● **WHAT IS EXPECTED**: Print out the data that follows exactly, character for character, apart from the pictures.

(Joint position lists)
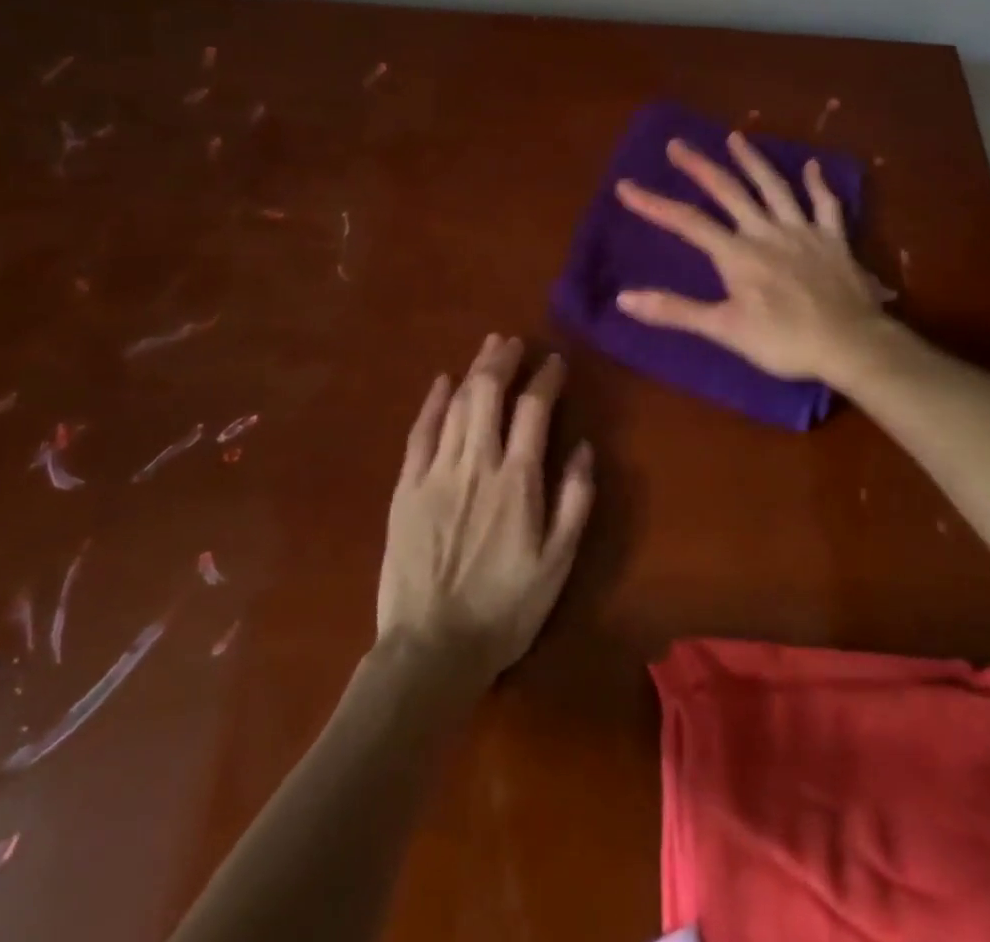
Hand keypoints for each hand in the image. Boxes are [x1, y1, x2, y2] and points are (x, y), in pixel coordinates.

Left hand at [377, 335, 595, 683]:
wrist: (431, 649)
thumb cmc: (504, 609)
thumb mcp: (557, 563)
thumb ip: (574, 501)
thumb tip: (583, 448)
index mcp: (517, 481)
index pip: (534, 411)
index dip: (546, 379)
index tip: (555, 362)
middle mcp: (476, 464)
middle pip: (488, 394)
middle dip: (502, 360)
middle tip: (513, 341)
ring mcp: (436, 473)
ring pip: (456, 405)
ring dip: (473, 371)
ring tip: (487, 348)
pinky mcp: (406, 487)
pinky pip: (420, 433)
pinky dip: (432, 402)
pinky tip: (441, 382)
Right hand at [613, 132, 889, 385]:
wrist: (850, 344)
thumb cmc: (784, 341)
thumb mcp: (724, 329)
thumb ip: (675, 311)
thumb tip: (624, 298)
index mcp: (738, 254)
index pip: (688, 222)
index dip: (654, 203)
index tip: (626, 185)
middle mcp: (767, 232)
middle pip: (729, 192)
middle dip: (700, 167)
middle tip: (677, 144)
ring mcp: (803, 231)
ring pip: (775, 187)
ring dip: (753, 161)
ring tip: (736, 137)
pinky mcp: (834, 240)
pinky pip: (826, 206)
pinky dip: (818, 185)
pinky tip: (812, 166)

● **SOLUTION FOR THIS TASK**:
Hand keypoints for each hand in the image. Boxes are [x1, y1, x2, y2] and points are (x, y), in pixel coordinates.

Left hand at [377, 335, 595, 683]:
wrist: (431, 649)
thumb cmc: (504, 609)
thumb mcp: (557, 563)
thumb ip: (574, 501)
thumb tip: (583, 448)
index mcp: (517, 481)
index pip: (534, 411)
index dip: (546, 379)
index tip: (555, 362)
middle mcp: (476, 464)
middle pip: (488, 394)
middle dip: (502, 360)
middle tip: (513, 341)
ring mcp: (436, 473)
ring pip: (456, 405)
ring dip: (473, 371)
ring tip: (487, 348)
pinky mcp: (406, 487)
pinky pip: (420, 433)
pinky dip: (432, 402)
pinky tip: (441, 382)
Right hand at [613, 132, 889, 385]:
wrist: (850, 344)
thumb cmc: (784, 341)
thumb mcp: (724, 329)
thumb ip: (675, 311)
thumb tip: (624, 298)
index mcp: (738, 254)
index pip: (688, 222)
index dip: (654, 203)
index tip: (626, 185)
middle mcp: (767, 232)
middle pip: (729, 192)
middle dip: (700, 167)
middle tip: (677, 144)
ring mcp: (803, 231)
ring pip: (775, 187)
ring dip: (753, 161)
ring tip: (736, 137)
pinky mcp: (834, 240)
pinky pip: (826, 206)
pinky dip: (818, 185)
pinky tip: (812, 166)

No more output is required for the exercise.